Saved entries
>> BEGIN
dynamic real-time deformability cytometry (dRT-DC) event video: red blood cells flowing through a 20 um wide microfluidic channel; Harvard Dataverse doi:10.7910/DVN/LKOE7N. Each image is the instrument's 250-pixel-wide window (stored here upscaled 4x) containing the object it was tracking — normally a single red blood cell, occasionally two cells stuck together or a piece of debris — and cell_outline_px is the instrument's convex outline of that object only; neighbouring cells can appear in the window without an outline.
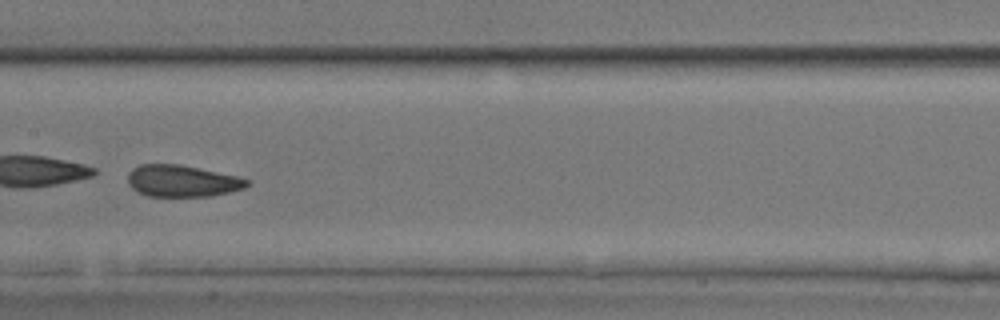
{"species": "common noctule bat (a hibernating species)", "species_latin": "Nyctalus noctula", "temperature_condition": "room temperature", "stored_images_in_passage": 44, "camera_frame_rate_fps": 3000, "um_per_image_px": 0.085, "animal": {"sex": "male", "body_mass_g": 17.9, "forearm_length_mm": 54.2}, "frame": {"image": 1, "passage_image": 19, "time_ms": 6.0, "image_size_px": [1000, 320], "cell_outline_px": [[252, 180], [244, 188], [228, 192], [208, 196], [148, 196], [132, 188], [128, 184], [128, 172], [132, 168], [140, 164], [180, 164], [236, 176]], "centroid_in_image_um": [15.46, 15.37], "position_along_channel_um": 191.9, "area_um2": 21.91}, "authors_computed_cell_mechanics": {"area_um2": 23.9581, "velocity_mm_per_s": 3.8749, "shape_relaxation_time_tau1_ms": 1.0299, "shape_relaxation_time_tau2_ms": 1.3742, "deformation_change_tau1": 0.229, "deformation_change_tau2": 0.0975}}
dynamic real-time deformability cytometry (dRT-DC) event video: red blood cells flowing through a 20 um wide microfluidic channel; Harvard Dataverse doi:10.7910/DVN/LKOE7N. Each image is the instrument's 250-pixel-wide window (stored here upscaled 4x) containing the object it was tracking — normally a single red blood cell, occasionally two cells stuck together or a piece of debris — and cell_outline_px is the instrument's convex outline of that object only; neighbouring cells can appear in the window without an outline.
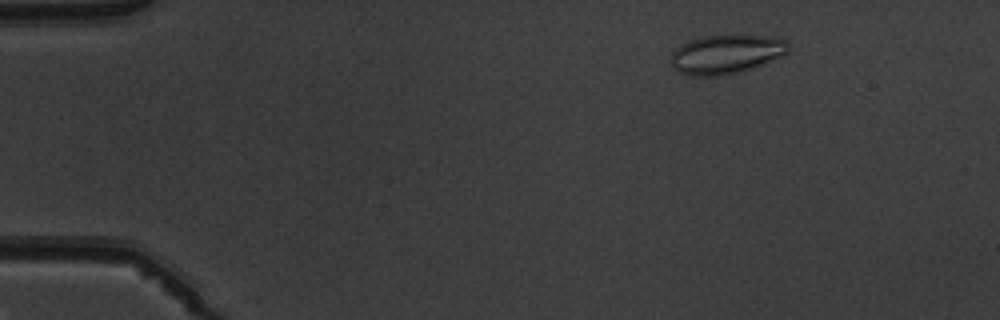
{"species": "common noctule bat (a hibernating species)", "species_latin": "Nyctalus noctula", "temperature_condition": "warm", "stored_images_in_passage": 3, "camera_frame_rate_fps": 3000, "um_per_image_px": 0.085, "animal": {"sex": "male", "body_mass_g": 19.5, "forearm_length_mm": 54.6}, "frame": {"image": 1, "passage_image": 1, "time_ms": 0.0, "image_size_px": [1000, 320], "cell_outline_px": [[792, 48], [788, 52], [780, 56], [760, 64], [736, 72], [716, 76], [688, 76], [672, 68], [668, 60], [672, 52], [680, 44], [688, 40], [704, 36], [772, 36], [788, 40]], "centroid_in_image_um": [61.67, 4.6], "position_along_channel_um": 23.3, "area_um2": 26.7}}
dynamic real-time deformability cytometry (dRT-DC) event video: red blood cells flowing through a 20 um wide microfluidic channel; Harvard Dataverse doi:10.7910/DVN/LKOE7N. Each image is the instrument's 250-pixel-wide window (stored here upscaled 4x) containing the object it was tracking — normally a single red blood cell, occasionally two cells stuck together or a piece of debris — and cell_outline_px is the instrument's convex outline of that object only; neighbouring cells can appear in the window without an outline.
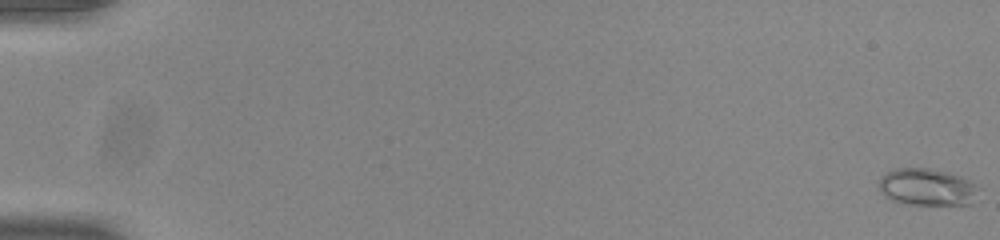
{"species": "common noctule bat (a hibernating species)", "species_latin": "Nyctalus noctula", "temperature_condition": "room temperature", "stored_images_in_passage": 55, "camera_frame_rate_fps": 3000, "um_per_image_px": 0.085, "animal": {"sex": "male", "body_mass_g": 20.0, "forearm_length_mm": 53.3}, "frame": {"image": 1, "passage_image": 1, "time_ms": 0.0, "image_size_px": [1000, 240], "cell_outline_px": [[980, 188], [968, 204], [908, 204], [892, 200], [884, 196], [880, 188], [880, 176], [896, 168], [928, 168], [948, 172], [960, 176], [968, 180]], "centroid_in_image_um": [78.77, 15.89], "position_along_channel_um": 6.2, "area_um2": 21.15}}
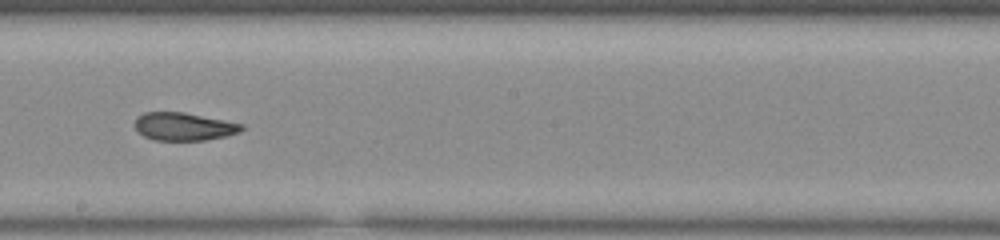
{"frame": {"image": 2, "passage_image": 33, "time_ms": 10.667, "image_size_px": [1000, 240], "cell_outline_px": [[244, 128], [240, 132], [228, 136], [204, 140], [152, 140], [144, 136], [132, 124], [136, 116], [144, 112], [184, 112], [244, 124]], "centroid_in_image_um": [15.61, 10.75], "position_along_channel_um": 232.6, "area_um2": 17.57}}
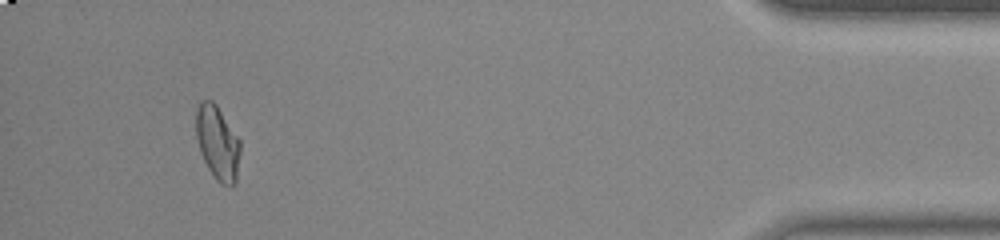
{"frame": {"image": 3, "passage_image": 52, "time_ms": 17.0, "image_size_px": [1000, 240], "cell_outline_px": [[240, 152], [236, 180], [232, 184], [220, 184], [216, 180], [208, 168], [200, 152], [196, 136], [196, 112], [200, 100], [212, 100], [216, 104], [240, 140]], "centroid_in_image_um": [18.48, 12.11], "position_along_channel_um": 416.7, "area_um2": 18.9}, "authors_computed_cell_mechanics": {"area_um2": 18.6694, "velocity_mm_per_s": 3.8621, "shape_relaxation_time_tau1_ms": 9.5971, "shape_relaxation_time_tau2_ms": 2.0544, "deformation_change_tau1": 0.2422, "deformation_change_tau2": 0.0821}}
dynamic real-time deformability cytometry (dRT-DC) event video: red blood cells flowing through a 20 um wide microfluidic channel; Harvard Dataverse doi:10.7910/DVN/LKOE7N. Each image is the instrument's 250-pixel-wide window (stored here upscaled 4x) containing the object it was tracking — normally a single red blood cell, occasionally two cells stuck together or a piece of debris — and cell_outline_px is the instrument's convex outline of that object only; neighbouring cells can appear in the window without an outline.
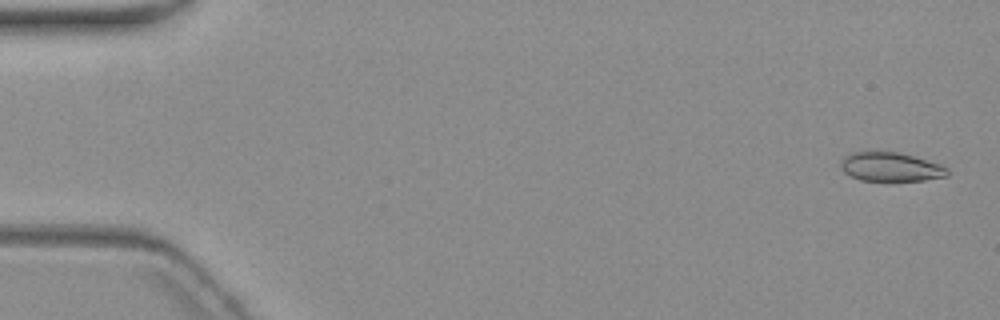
{"species": "common noctule bat (a hibernating species)", "species_latin": "Nyctalus noctula", "temperature_condition": "warm", "stored_images_in_passage": 6, "camera_frame_rate_fps": 3000, "um_per_image_px": 0.085, "animal": {"sex": "female", "body_mass_g": 19.3, "forearm_length_mm": 54.1}, "frame": {"image": 1, "passage_image": 1, "time_ms": 0.0, "image_size_px": [1000, 320], "cell_outline_px": [[948, 176], [924, 180], [892, 184], [860, 180], [848, 176], [840, 168], [840, 160], [844, 156], [852, 152], [896, 152], [912, 156], [940, 164], [948, 168]], "centroid_in_image_um": [75.67, 14.25], "position_along_channel_um": 9.3, "area_um2": 18.84}}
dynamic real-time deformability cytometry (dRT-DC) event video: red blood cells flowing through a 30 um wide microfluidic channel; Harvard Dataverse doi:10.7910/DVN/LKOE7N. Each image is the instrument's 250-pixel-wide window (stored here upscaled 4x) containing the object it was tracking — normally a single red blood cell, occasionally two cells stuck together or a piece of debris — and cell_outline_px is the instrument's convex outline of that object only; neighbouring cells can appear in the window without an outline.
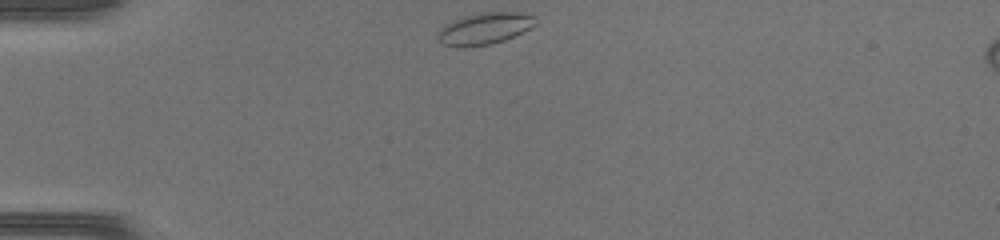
>> END
TO DO - Transcribe the records above verbatim. Do not carry over any picture.

EXERCISE RESPONSE -
dynamic real-time deformability cytometry (dRT-DC) event video: red blood cells flowing through a 20 um wide microfluidic channel; Harvard Dataverse doi:10.7910/DVN/LKOE7N. Each image is the instrument's 250-pixel-wide window (stored here upscaled 4x) containing the object it was tracking — normally a single red blood cell, occasionally two cells stuck together or a piece of debris — and cell_outline_px is the instrument's convex outline of that object only; neighbouring cells can appear in the window without an outline.
{"species": "common noctule bat (a hibernating species)", "species_latin": "Nyctalus noctula", "temperature_condition": "room temperature", "stored_images_in_passage": 44, "camera_frame_rate_fps": 3000, "um_per_image_px": 0.085, "animal": {"sex": "male", "body_mass_g": 17.9, "forearm_length_mm": 54.2}, "frame": {"image": 1, "passage_image": 19, "time_ms": 6.0, "image_size_px": [1000, 320], "cell_outline_px": [[252, 180], [244, 188], [228, 192], [208, 196], [148, 196], [132, 188], [128, 184], [128, 172], [132, 168], [140, 164], [180, 164], [236, 176]], "centroid_in_image_um": [15.46, 15.37], "position_along_channel_um": 191.9, "area_um2": 21.91}, "authors_computed_cell_mechanics": {"area_um2": 23.9581, "velocity_mm_per_s": 3.8749, "shape_relaxation_time_tau1_ms": 1.0299, "shape_relaxation_time_tau2_ms": 1.3742, "deformation_change_tau1": 0.229, "deformation_change_tau2": 0.0975}}
dynamic real-time deformability cytometry (dRT-DC) event video: red blood cells flowing through a 20 um wide microfluidic channel; Harvard Dataverse doi:10.7910/DVN/LKOE7N. Each image is the instrument's 250-pixel-wide window (stored here upscaled 4x) containing the object it was tracking — normally a single red blood cell, occasionally two cells stuck together or a piece of debris — and cell_outline_px is the instrument's convex outline of that object only; neighbouring cells can appear in the window without an outline.
{"species": "common noctule bat (a hibernating species)", "species_latin": "Nyctalus noctula", "temperature_condition": "warm", "stored_images_in_passage": 3, "camera_frame_rate_fps": 3000, "um_per_image_px": 0.085, "animal": {"sex": "male", "body_mass_g": 19.5, "forearm_length_mm": 54.6}, "frame": {"image": 1, "passage_image": 1, "time_ms": 0.0, "image_size_px": [1000, 320], "cell_outline_px": [[792, 48], [788, 52], [780, 56], [760, 64], [736, 72], [716, 76], [688, 76], [672, 68], [668, 60], [672, 52], [680, 44], [688, 40], [704, 36], [772, 36], [788, 40]], "centroid_in_image_um": [61.67, 4.6], "position_along_channel_um": 23.3, "area_um2": 26.7}}
dynamic real-time deformability cytometry (dRT-DC) event video: red blood cells flowing through a 20 um wide microfluidic channel; Harvard Dataverse doi:10.7910/DVN/LKOE7N. Each image is the instrument's 250-pixel-wide window (stored here upscaled 4x) containing the object it was tracking — normally a single red blood cell, occasionally two cells stuck together or a piece of debris — and cell_outline_px is the instrument's convex outline of that object only; neighbouring cells can appear in the window without an outline.
{"species": "common noctule bat (a hibernating species)", "species_latin": "Nyctalus noctula", "temperature_condition": "room temperature", "stored_images_in_passage": 55, "camera_frame_rate_fps": 3000, "um_per_image_px": 0.085, "animal": {"sex": "male", "body_mass_g": 20.0, "forearm_length_mm": 53.3}, "frame": {"image": 1, "passage_image": 1, "time_ms": 0.0, "image_size_px": [1000, 240], "cell_outline_px": [[980, 188], [968, 204], [908, 204], [892, 200], [884, 196], [880, 188], [880, 176], [896, 168], [928, 168], [948, 172], [960, 176], [968, 180]], "centroid_in_image_um": [78.77, 15.89], "position_along_channel_um": 6.2, "area_um2": 21.15}}
{"frame": {"image": 2, "passage_image": 33, "time_ms": 10.667, "image_size_px": [1000, 240], "cell_outline_px": [[244, 128], [240, 132], [228, 136], [204, 140], [152, 140], [144, 136], [132, 124], [136, 116], [144, 112], [184, 112], [244, 124]], "centroid_in_image_um": [15.61, 10.75], "position_along_channel_um": 232.6, "area_um2": 17.57}}
{"frame": {"image": 3, "passage_image": 52, "time_ms": 17.0, "image_size_px": [1000, 240], "cell_outline_px": [[240, 152], [236, 180], [232, 184], [220, 184], [216, 180], [208, 168], [200, 152], [196, 136], [196, 112], [200, 100], [212, 100], [216, 104], [240, 140]], "centroid_in_image_um": [18.48, 12.11], "position_along_channel_um": 416.7, "area_um2": 18.9}, "authors_computed_cell_mechanics": {"area_um2": 18.6694, "velocity_mm_per_s": 3.8621, "shape_relaxation_time_tau1_ms": 9.5971, "shape_relaxation_time_tau2_ms": 2.0544, "deformation_change_tau1": 0.2422, "deformation_change_tau2": 0.0821}}
dynamic real-time deformability cytometry (dRT-DC) event video: red blood cells flowing through a 20 um wide microfluidic channel; Harvard Dataverse doi:10.7910/DVN/LKOE7N. Each image is the instrument's 250-pixel-wide window (stored here upscaled 4x) containing the object it was tracking — normally a single red blood cell, occasionally two cells stuck together or a piece of debris — and cell_outline_px is the instrument's convex outline of that object only; neighbouring cells can appear in the window without an outline.
{"species": "common noctule bat (a hibernating species)", "species_latin": "Nyctalus noctula", "temperature_condition": "warm", "stored_images_in_passage": 6, "camera_frame_rate_fps": 3000, "um_per_image_px": 0.085, "animal": {"sex": "female", "body_mass_g": 19.3, "forearm_length_mm": 54.1}, "frame": {"image": 1, "passage_image": 1, "time_ms": 0.0, "image_size_px": [1000, 320], "cell_outline_px": [[948, 176], [924, 180], [892, 184], [860, 180], [848, 176], [840, 168], [840, 160], [844, 156], [852, 152], [896, 152], [912, 156], [940, 164], [948, 168]], "centroid_in_image_um": [75.67, 14.25], "position_along_channel_um": 9.3, "area_um2": 18.84}}
dynamic real-time deformability cytometry (dRT-DC) event video: red blood cells flowing through a 30 um wide microfluidic channel; Harvard Dataverse doi:10.7910/DVN/LKOE7N. Each image is the instrument's 250-pixel-wide window (stored here upscaled 4x) containing the object it was tracking — normally a single red blood cell, occasionally two cells stuck together or a piece of debris — and cell_outline_px is the instrument's convex outline of that object only; neighbouring cells can appear in the window without an outline.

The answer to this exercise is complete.